Jacques-Eric MARTINOT

Lorsqu’un payeur sollicite le remboursement de prélèvements SEPA, il n’obtient pas la répétition de paiements indus effectués avant la mise en liquidation judiciaire du bénéficiaire. Il exerce auprès de son prestataire de services de paiement un droit au remboursement distinct de leur relation contractuelle avec le bénéficiaire.

La décision ci-dessous référencée intéressera autant les spécialistes du droit des entreprises en difficulté que ceux du droit bancaire, la solution qu’elle apporte se situant à la confluence de ces deux branches du droit.

Le 13 février 2023, une société est mise en liquidation judiciaire. Liée à plusieurs autres par des contrats de franchise, elle est autorisée à poursuivre son activité jusqu’au 13 mai dans le cadre d’un plan de cession. 

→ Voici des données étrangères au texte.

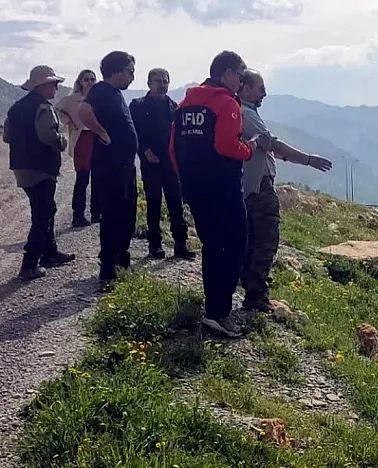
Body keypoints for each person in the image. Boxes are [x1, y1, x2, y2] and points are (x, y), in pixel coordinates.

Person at [170, 50, 254, 338]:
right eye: (240, 76)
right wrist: (250, 149)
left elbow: (173, 149)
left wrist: (187, 180)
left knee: (211, 245)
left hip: (195, 188)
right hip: (224, 187)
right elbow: (227, 146)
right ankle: (220, 312)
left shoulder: (184, 104)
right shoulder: (226, 104)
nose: (242, 83)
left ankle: (214, 308)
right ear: (227, 74)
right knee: (234, 245)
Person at [237, 69, 332, 312]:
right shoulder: (247, 114)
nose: (264, 93)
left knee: (253, 238)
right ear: (245, 88)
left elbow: (268, 147)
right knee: (266, 239)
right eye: (260, 88)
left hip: (247, 186)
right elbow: (273, 144)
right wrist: (308, 159)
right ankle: (256, 295)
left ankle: (250, 284)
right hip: (259, 185)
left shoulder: (242, 112)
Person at [2, 65, 76, 280]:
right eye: (54, 84)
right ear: (42, 86)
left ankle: (50, 253)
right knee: (41, 215)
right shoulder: (43, 107)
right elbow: (48, 136)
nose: (56, 87)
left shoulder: (16, 108)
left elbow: (7, 137)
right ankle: (29, 264)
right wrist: (61, 141)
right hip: (40, 168)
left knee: (46, 209)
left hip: (21, 167)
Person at [77, 51, 139, 286]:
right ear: (119, 70)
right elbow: (83, 111)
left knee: (125, 217)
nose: (132, 77)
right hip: (112, 167)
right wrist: (101, 133)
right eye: (130, 71)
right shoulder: (102, 90)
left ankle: (120, 264)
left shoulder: (111, 93)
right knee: (114, 217)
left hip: (121, 165)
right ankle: (109, 270)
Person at [129, 68, 194, 260]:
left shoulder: (174, 107)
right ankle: (154, 244)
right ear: (149, 83)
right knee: (153, 203)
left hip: (171, 163)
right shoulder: (138, 106)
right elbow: (133, 133)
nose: (161, 85)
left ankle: (180, 244)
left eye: (165, 81)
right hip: (151, 164)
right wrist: (145, 150)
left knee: (175, 203)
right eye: (157, 81)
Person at [55, 69, 100, 227]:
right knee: (82, 178)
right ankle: (78, 215)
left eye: (92, 79)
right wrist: (69, 122)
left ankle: (96, 212)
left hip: (96, 138)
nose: (89, 82)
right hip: (81, 139)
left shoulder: (97, 98)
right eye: (86, 79)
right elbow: (57, 110)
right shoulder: (72, 99)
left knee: (97, 178)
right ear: (80, 81)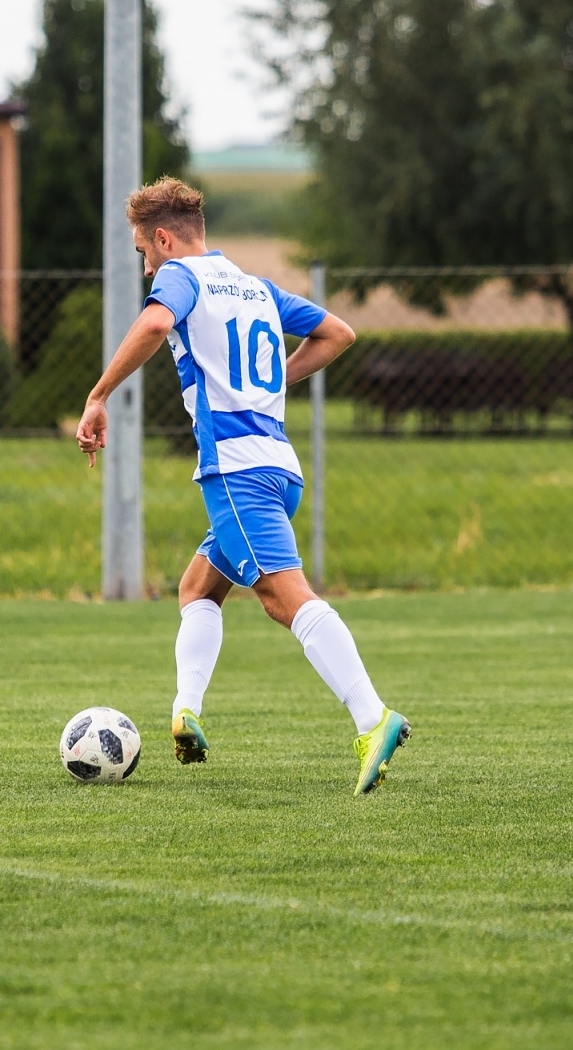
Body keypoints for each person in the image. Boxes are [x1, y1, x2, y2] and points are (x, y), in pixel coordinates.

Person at [76, 178, 411, 795]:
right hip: (279, 468)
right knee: (198, 587)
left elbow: (153, 326)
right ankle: (187, 710)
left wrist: (98, 397)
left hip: (235, 471)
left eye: (142, 250)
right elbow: (339, 332)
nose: (144, 262)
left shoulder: (179, 276)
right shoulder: (255, 286)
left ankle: (374, 718)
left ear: (163, 238)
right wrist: (274, 379)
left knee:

En qualité de membre du réseau de franchise, la société débitrice a ouvert un compte bancaire et conclu avec l’établissement bancaire une convention permettant le recours, avec ses franchisés, à des paiements par prélèvements. Suite au jugement de liquidation judiciaire, certains franchisés ont demandé à la banque, par l’intermédiaire de leurs prestataires de services de paiement, le remboursement de prélèvements postérieurs correspondant au règlement de leurs redevances. Ils ont obtenu gain de cause. Cependant, les administrateurs et le liquidateur désignés ont assigné la banque en référé : ils demandaient la restitution des sommes débitées du compte de la société débitrice sans leur autorisation et l’interdiction de procéder au remboursement de tout prélèvement. La cour d’appel a condamné la banque à restituer près de 244 000 € sur le compte de la société en liquidation judiciaire. Un pourvoi a été formé ; l’existence d’un trouble manifestement illicite, justifiant l’action en référé menée, est contestée. 

La Cour de cassation censure l’arrêt d’appel. Il est rappelé qu’en cas de prélèvement SEPA, le payeur bénéficie d’un droit au remboursement par son prestataire de services de paiement pour un règlement ordonné par son bénéficiaire. Pour ce faire, il doit formuler sa demande de remboursement avant l’expiration d’un délai de huit semaines à compter de la date de débit des fonds (CMF, art. L. 133-25 et L. 133-25-1). La Cour estime qu’en exerçant cette prérogative, les franchisés ont usé d’un droit au remboursement distinct de leur relation contractuelle avec la société débitrice ; ils n’ont donc pas bénéficié de la répétition de paiements indus au profit de cette dernière avant sa mise en liquidation judiciaire, ce qui est prohibé par la règle de l’interdiction du paiement des créances antérieures (C. com., art. L. 622-7, I). Dans ces conditions, la cour d’appel n’a effectivement pas caractérisé un trouble manifestement illicite.